- _About this task_: For this exercise, return only the lines in the records below from the one holding "Destination pas cher en août : où partir sans" through the one holding "куплены компанией Steinway", including both, exactly as they appear and without pictures.

- _Supplied information_:
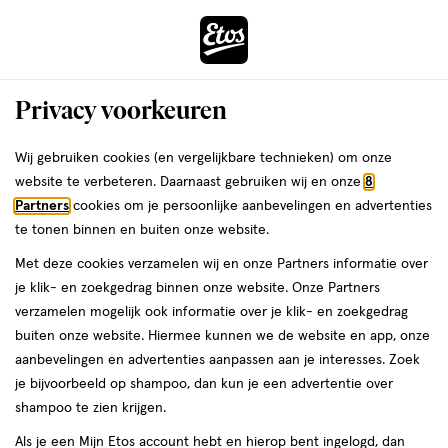
ga
Voor 22:00 uur besteld,
morgen in huis
naar
de
Menu
hoofd
Zoeken
Privacy voorkeuren
content
›
›
ga
Interactie
naar
Wij gebruiken cookies (en vergelijkbare technieken) om onze
Je
Haarwax
Alles van Etos
met
de
website te verbeteren. Daarnaast gebruiken wij en onze
8
bent
Etos Gel Wax 150 ML
dit
zoekbalk
Partners
cookies om je persoonlijke aanbevelingen en advertenties
ers
Weleda
hier:
veld
ga
te tonen binnen en buiten onze website.
150
150 ML
opent
naar
Met deze cookies verzamelen wij en onze Partners informatie over
ML,
een
de
Mijn
Etos
je klik- en zoekgedrag binnen onze website. Onze Partners
volledig
footer
toevoegen
10%
verzamelen mogelijk ook informatie over je klik- en zoekgedrag
venster
korting
aan
buiten onze website. Hiermee kunnen we de website en app, onze
met
verlanglijst
aanbevelingen en advertenties aanpassen aan je interesses. Zoek
geavanceerde
je bijvoorbeeld op shampoo, dan kun je een advertentie over
zoekopties
shampoo te zien krijgen.
Als je een Mijn Etos account hebt en hierop bent ingelogd, dan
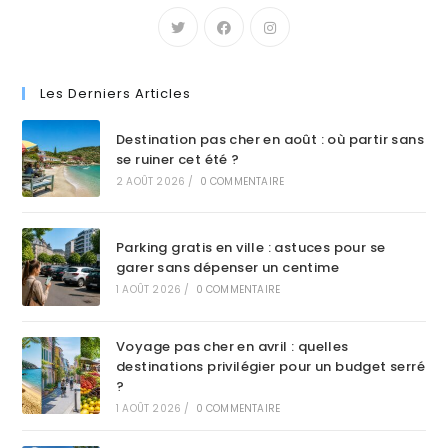
Les Derniers Articles
Destination pas cher en août : où partir sans
se ruiner cet été ?
2 AOÛT 2026
/
0 COMMENTAIRE
Parking gratis en ville : astuces pour se
garer sans dépenser un centime
1 AOÛT 2026
/
0 COMMENTAIRE
Voyage pas cher en avril : quelles
destinations privilégier pour un budget serré
?
1 AOÛT 2026
/
0 COMMENTAIRE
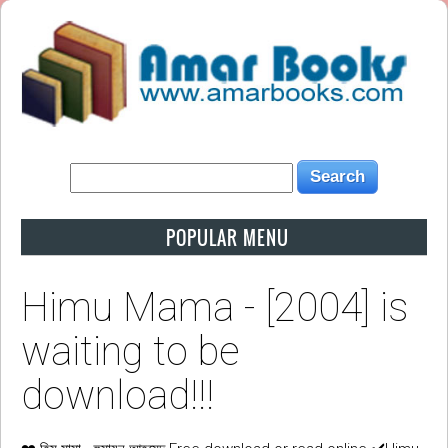
POPULAR MENU
Himu Mama - [2004] is
waiting to be
download!!!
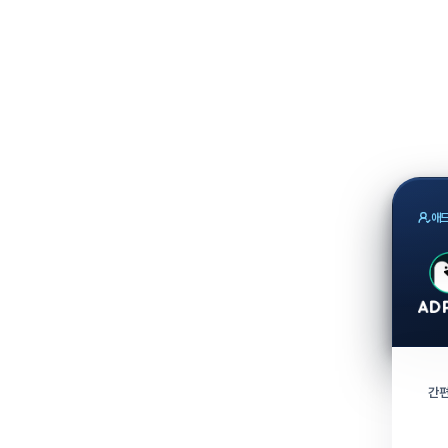
애드
간편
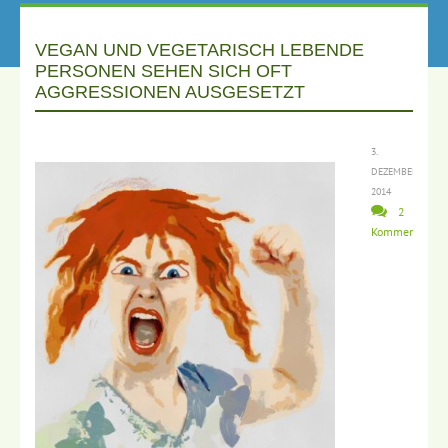
VEGAN UND VEGETARISCH LEBENDE
PERSONEN SEHEN SICH OFT
AGGRESSIONEN AUSGESETZT
3.
DEZEMBER
2014
2
Kommentare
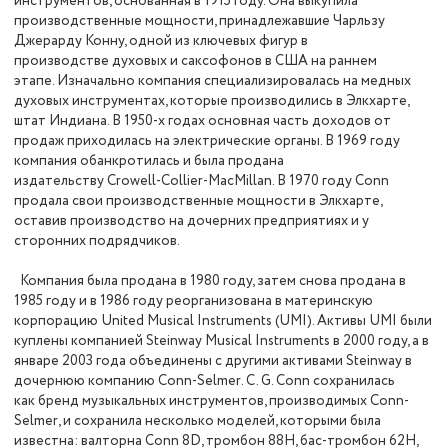
инструментов, основанная в 1915 году. Она выкупила
производственные мощности, принадлежавшие Чарльзу
Джерарду Конну, одной из ключевых фигур в
производстве духовых и саксофонов в США на раннем
этапе. Изначально компания специализировалась на медных
духовых инструментах, которые производились в Элкхарте,
штат Индиана. В 1950-х годах основная часть доходов от
продаж приходилась на электрические органы. В 1969 году
компания обанкротилась и была продана
издательству Crowell-Collier-MacMillan. В 1970 году Conn
продала свои производственные мощности в Элкхарте,
оставив производство на дочерних предприятиях и у
сторонних подрядчиков.
Компания была продана в 1980 году, затем снова продана в
1985 году и в 1986 году реорганизована в материнскую
корпорацию United Musical Instruments (UMI). Активы UMI были
куплены компанией Steinway Musical Instruments в 2000 году, а в
январе 2003 года объединены с другими активами Steinway в
дочернюю компанию Conn-Selmer. C. G. Conn сохранилась
как бренд музыкальных инструментов, производимых Conn-
Selmer, и сохранила несколько моделей, которыми была
известна: валторна Conn 8D, тромбон 88H, бас-тромбон 62H,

- _Exercise solution_:
Destination pas cher en août : où partir sans
se ruiner cet été ?
2 AOÛT 2026
/
0 COMMENTAIRE
Parking gratis en ville : astuces pour se
garer sans dépenser un centime
1 AOÛT 2026
/
0 COMMENTAIRE
Voyage pas cher en avril : quelles
destinations privilégier pour un budget serré
?
1 AOÛT 2026
/
0 COMMENTAIRE
POPULAR MENU
Himu Mama - [2004] is
waiting to be
download!!!
애드
간편
VEGAN UND VEGETARISCH LEBENDE
PERSONEN SEHEN SICH OFT
AGGRESSIONEN AUSGESETZT
3.
DEZEMBER
2014
2
Kommentare
инструментов, основанная в 1915 году. Она выкупила
производственные мощности, принадлежавшие Чарльзу
Джерарду Конну, одной из ключевых фигур в
производстве духовых и саксофонов в США на раннем
этапе. Изначально компания специализировалась на медных
духовых инструментах, которые производились в Элкхарте,
штат Индиана. В 1950-х годах основная часть доходов от
продаж приходилась на электрические органы. В 1969 году
компания обанкротилась и была продана
издательству Crowell-Collier-MacMillan. В 1970 году Conn
продала свои производственные мощности в Элкхарте,
оставив производство на дочерних предприятиях и у
сторонних подрядчиков.
Компания была продана в 1980 году, затем снова продана в
1985 году и в 1986 году реорганизована в материнскую
корпорацию United Musical Instruments (UMI). Активы UMI были
куплены компанией Steinway Musical Instruments в 2000 году, а в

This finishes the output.